Join Mike Meyers for an in-depth discussion in this video Meet the frame, part of CompTIA Network+ Exam Prep (N10-006) Part 1: Understanding Networks.
- The biggest challenge of learning networking is the fact that, well, networking is incredibly complicated today. Now, complicated's good. Complicated means convenient: for example, I can fire up my iPhone, and I can get right onto the internet and check the traffic, whatever I need to do. My TV in my house is connected to the internet, and I can do Netflix and all kinds of cool stuff. Even in my house, the electric meter on the back of my house is connected to the internet. So, networking today, because of the internet, is fabulously complicated.
Well, complicated is good, but it's not a good way to learn about networking. So to appreciate networking, what I want to do is simplify things a little bit. Let's go back in time. And to do that, I want to show you these old guys here. This is a NIC, or a network interface card. Traditionally, these are plugged into individual computers, and then we use this big chunk of cable right here to connect to a box, which, at least for the moment, I'm gonna call a hub.

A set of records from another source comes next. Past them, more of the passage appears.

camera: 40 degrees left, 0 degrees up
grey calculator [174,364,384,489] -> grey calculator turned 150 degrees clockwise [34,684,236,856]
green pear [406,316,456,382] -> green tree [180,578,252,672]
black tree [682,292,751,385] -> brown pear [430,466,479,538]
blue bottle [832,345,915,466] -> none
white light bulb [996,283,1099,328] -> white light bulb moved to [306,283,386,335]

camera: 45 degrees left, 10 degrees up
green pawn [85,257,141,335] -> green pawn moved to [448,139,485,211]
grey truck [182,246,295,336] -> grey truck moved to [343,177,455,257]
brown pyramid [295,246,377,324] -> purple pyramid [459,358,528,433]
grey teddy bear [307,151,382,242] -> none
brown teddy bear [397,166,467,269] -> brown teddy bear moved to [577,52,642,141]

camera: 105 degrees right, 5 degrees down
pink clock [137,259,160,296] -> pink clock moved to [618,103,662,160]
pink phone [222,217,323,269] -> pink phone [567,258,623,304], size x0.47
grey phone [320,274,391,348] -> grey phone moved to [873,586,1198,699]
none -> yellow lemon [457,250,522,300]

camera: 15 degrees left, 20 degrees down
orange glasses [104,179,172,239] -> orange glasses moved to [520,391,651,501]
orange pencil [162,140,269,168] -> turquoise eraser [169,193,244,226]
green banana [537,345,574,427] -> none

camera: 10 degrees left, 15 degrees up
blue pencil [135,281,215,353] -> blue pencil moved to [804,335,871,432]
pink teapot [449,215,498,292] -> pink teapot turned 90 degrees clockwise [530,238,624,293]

This box acts as the interface to allow lots of computers, well, at least in this case, eight computers, to interconnect with each other so that they can share resources.
Now, when I say share resources, a resource can be anything from a webpage to a Microsoft Word document to a LAN server playing World of Tanks. It doesn't really matter to me, but it's just something that somebody can share with somebody else. As a matter of fact, because this is only local, this is where the term Local Area Network came from. We'll develop that more in other episodes in this series, but for now that'll work. Now, the thing is that if I've got all of these computers connected to each other, how are they actually sending data? If I've got one computer with a Microsoft Word document, and I've got another computer where that person wants to access that Microsoft Word document, how does the data actually move through all these little cables? Now, to appreciate how that works, you have to go back a little bit and understand that we're talking about binary data being sent.
Now, I don't care if it's a copper cable with electricity going up and down, or if it's a fiber-optic cable with light turning on or off, or even if it's a wireless network where radio frequency basically says "on" and "off," it's always ones and zeroes, on and off. So if you really want to see data being moved along these cables, it looks kinda like this. Wow, that's really good there. The idea is that it's kinda like a Morse code that's being sent between devices.
And these devices understand that code, and they can actually do things with it, like recreate a Microsoft Word document or whatever it might be. Now, the thing you really need to appreciate, and this is the cornerstone of everything that's networking, if there's one thing I'm gonna make sure you understand before you run away, is that this data is not sent in big, long, continuous streams. It's sent in discrete chunks that are called... traditionally, they're called frames, although you hear the word packets as well. Again, there is some difference, and other episodes in the series will qualify that.
So if you really want to understand what's going on, what I need you to do is visualize discrete chunks of ones and zeroes that are flying back and forth across your wires on your network. So they look... If you want to see what a frame looks like, it looks something, well, kinda like this. This big stream of ones and zeroes that are running across the screen... now, notice that they start, and then they stop, and then another chunk comes along, and another chunk... are what frames really are. And we call this packetized data.
So in order to appreciate packetized data, and trust me, packetized data is the cornerstone of networking, we need to do something to analogize the concept a little bit, and, well, I like to play, so let's use some blocks. (blocks tumbling) Yay! Fun blocks to play with! Now, this block is gonna represent a frame, so let's bring our frame back here. Okay. Now, if you take a look at this frame, you'll notice, that's all the ones and zeroes like we saw before, now, the thing you need to appreciate is that a single frame can be up to 1,500 bytes long.
So, if there's eight bits to a byte, so that would be just around 10,000 ones and zeroes to represent one single frame. So if we scale this down a little bit, (laughs) you can't even see the ones and zeroes, so... because frames are relatively long, so that's just how they show up. And that's part of why we use these little blocks to represent individual frames. So, a frame is actually generated inside the network card. Data comes down from whatever applications, Microsoft Word or web browsers or whatever it might be, comes down into the network card itself, the network card creates the frame and shoots it out into the network.
Equally, frames are eaten up by network cards. As a frame comes into a network card, the data is pulled away, sent up to whatever software needs it, and then it's actually wiped out within the network card itself. So, to appreciate a frame, what we need to understand is that we use blocks like this as a representation. Frames are always going to be a maximum of 1,500 bytes, and they have a discrete beginning and a discrete end. And remember, frames are created and eaten up within the network card itself.